I could be making my name on the internet right now. All I need is a bright idea and I can live the Great Internet Dream - that my startup website becomes the best in the field and millions will surf a path to my door. Kudos, fame, interviews in Time magazine, profiles in the FT... all around the corner, just as soon as I have a brilliant idea.
While awaiting inspiration, I had a look for other sites that have done the same. There are quite a few. Although the corporate giants such as Microsoft, the BBC, CNN and AOL Time Warner have a massive web presence, some of the smaller non-profit sites have the reputation that is infinitely more powerful on the net.
Best known is the Drudge Report, which reached international prominence when it broke the story of President Clinton's affair with Monica Lewinsky. Matt Drudge started by relaying anonymous Hollywood gossip, and, as his reputation and contacts list grew, he moved into all types of news - his was the first US news source to publish the story of Princess Diana's death. It is unpleasant to read and often strident, but it does get the news out.
Many other sites have achieved success in the same way, although not to the same government-shaking extent. Ain't It Cool News is simply one person's website consisting mainly of film reviews not very well presented - but, like the Drudge Report, it has access. Its reputation has brought it prominence in a continual virtuous circle. The more people you reach, the more people contribute rumours, gossip, reviews or whatever to your site; as your site gets better content, its reputation grows and more people visit. Reputation is all: David Lisk of Northern Ireland has, for some reason, built an amateur list at www.airdisasters.co.uk of every civilian air crash in history. Such is its deserved popularity that after last week's Concorde crash in Paris it almost collapsed under the visitor load.
Oddly, although the internet started life as a network connecting research institutions, very little independent science information is available. Oddly, because science depends on the full and free exchange of information: the isolated scientist is rare beyond the shores of Doctor Moreau's Island or the grounds of Castle Frankenstein. But publication in a peer-reviewed journal is the scientific mark of quality, and publishing on the internet rather than in the scientific mainstream is viewed as unnatural, the province of fringe scientists, charlatans and flat-earthers (see the Flat Earth Society at www.flat-earth.org ; but possibly they are not entirely serious).
Non-specialist independent sites do exist, generally run in the authors' spare time. One exmple is How Stuff Works, whose author was forced by sheer pressure of readership to transform it into a commercial company. ScienceNet, a charity devoted to answering science questions from the public - it has a telephone equivalent, Science Line - and aPieceOfUs www.apieceofus.org.uk are still non-commercial, probably thanks to large pools of volunteer authors.

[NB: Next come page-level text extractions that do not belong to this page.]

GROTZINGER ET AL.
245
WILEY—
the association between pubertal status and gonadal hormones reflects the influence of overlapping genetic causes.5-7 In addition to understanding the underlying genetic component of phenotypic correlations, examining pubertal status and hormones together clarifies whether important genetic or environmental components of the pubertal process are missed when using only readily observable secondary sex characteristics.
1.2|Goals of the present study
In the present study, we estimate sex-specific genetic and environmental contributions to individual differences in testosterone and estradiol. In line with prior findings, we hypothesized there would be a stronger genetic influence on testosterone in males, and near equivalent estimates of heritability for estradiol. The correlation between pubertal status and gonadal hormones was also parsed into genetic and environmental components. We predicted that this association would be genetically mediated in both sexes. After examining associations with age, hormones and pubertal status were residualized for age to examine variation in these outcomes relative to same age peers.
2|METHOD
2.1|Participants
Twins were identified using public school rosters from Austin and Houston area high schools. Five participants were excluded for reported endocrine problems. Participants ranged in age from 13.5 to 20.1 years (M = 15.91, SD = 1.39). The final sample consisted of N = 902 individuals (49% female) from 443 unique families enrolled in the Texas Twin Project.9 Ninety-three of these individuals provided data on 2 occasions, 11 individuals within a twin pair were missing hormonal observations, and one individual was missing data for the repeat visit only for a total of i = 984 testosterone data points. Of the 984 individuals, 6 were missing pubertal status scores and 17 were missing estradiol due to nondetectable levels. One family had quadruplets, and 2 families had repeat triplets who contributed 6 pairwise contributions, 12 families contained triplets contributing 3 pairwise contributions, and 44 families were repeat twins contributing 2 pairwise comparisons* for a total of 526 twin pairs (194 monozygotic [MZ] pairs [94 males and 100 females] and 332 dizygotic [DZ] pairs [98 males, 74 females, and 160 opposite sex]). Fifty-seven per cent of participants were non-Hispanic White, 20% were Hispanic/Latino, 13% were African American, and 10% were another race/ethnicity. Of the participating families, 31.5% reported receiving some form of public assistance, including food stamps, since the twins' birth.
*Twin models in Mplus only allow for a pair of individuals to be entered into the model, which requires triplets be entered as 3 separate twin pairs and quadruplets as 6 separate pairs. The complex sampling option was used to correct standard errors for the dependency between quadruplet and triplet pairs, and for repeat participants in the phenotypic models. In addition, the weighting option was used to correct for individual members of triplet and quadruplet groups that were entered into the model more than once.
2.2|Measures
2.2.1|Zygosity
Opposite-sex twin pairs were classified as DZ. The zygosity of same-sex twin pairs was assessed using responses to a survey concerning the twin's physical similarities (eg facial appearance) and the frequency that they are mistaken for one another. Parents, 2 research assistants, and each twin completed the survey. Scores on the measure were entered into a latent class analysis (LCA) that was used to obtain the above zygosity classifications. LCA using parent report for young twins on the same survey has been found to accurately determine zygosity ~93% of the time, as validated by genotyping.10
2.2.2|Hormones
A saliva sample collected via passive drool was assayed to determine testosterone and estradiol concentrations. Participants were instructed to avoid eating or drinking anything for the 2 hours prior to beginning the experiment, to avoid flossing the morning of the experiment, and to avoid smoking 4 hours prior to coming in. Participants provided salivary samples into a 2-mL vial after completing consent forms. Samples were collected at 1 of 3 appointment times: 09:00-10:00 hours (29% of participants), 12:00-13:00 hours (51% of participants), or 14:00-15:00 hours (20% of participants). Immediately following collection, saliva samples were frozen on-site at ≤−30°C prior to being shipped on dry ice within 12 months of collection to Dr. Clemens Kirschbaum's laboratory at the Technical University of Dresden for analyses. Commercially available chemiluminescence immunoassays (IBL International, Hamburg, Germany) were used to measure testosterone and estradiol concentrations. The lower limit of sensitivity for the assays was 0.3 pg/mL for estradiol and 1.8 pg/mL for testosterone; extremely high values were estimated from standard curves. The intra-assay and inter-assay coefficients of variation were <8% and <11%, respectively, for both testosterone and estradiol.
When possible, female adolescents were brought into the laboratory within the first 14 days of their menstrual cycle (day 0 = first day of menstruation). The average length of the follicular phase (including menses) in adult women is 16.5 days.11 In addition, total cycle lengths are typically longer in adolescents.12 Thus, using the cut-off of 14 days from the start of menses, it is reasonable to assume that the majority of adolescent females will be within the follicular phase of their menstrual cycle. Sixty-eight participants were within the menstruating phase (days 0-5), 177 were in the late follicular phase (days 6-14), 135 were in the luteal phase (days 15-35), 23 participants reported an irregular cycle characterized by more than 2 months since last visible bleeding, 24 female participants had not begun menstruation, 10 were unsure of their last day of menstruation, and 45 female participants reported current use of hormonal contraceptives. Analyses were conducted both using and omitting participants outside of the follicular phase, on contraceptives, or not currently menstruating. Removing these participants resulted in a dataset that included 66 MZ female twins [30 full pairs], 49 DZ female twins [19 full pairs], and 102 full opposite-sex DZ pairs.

The contrast between scientists and technologists couldn't be greater. The net was created mainly for scientists, but largely by first-generation computer hackers. The first bulletin board services (a means of posting messages and replies for a selected readership) were set up by programmers for programmers. They exchanged technical hints, clever shortcuts, jokes that only a hacker could find funny and the first Frequently Asked Questions lists.
Everyone profits from a well-maintained FAQ list; and, more often than not, programmers, like any other profession - doctors, lawyers, politicians, soldiers, even journalists - feel more in common with their competing opposite numbers than with their distant employers. Thus there are whole libraries of shareware and freeware: programs that are open for anyone to use (try www.freewarefiles.com). There are many websites that exist solely to provide tips on constructing websites, such as Webmonkey, and, of course, numberless FAQ sites on everything from the care and feeding of your pet African clawed frogs to building your own telescope.
Every hobby, however obscure, has a home somewhere in cyberspace: the Eddie Stobart lorry spotters' club is at www.lorryspotting.com - and compared with some of the other hobby sites out there, lorry spotting is mainstream.
Although it makes no commercial sense, the co-operative culture of the internet has survived the explosive dotcommercialisation of the 1990s - better, in fact, as some veteran Net users remark, than many of the dotcoms themselves. Will it last? It is still growing as the internet grows, and showing few signs of dying out. New co-operative projects are announced all the time, and attract thousands of volunteers. So perhaps it will survive after all.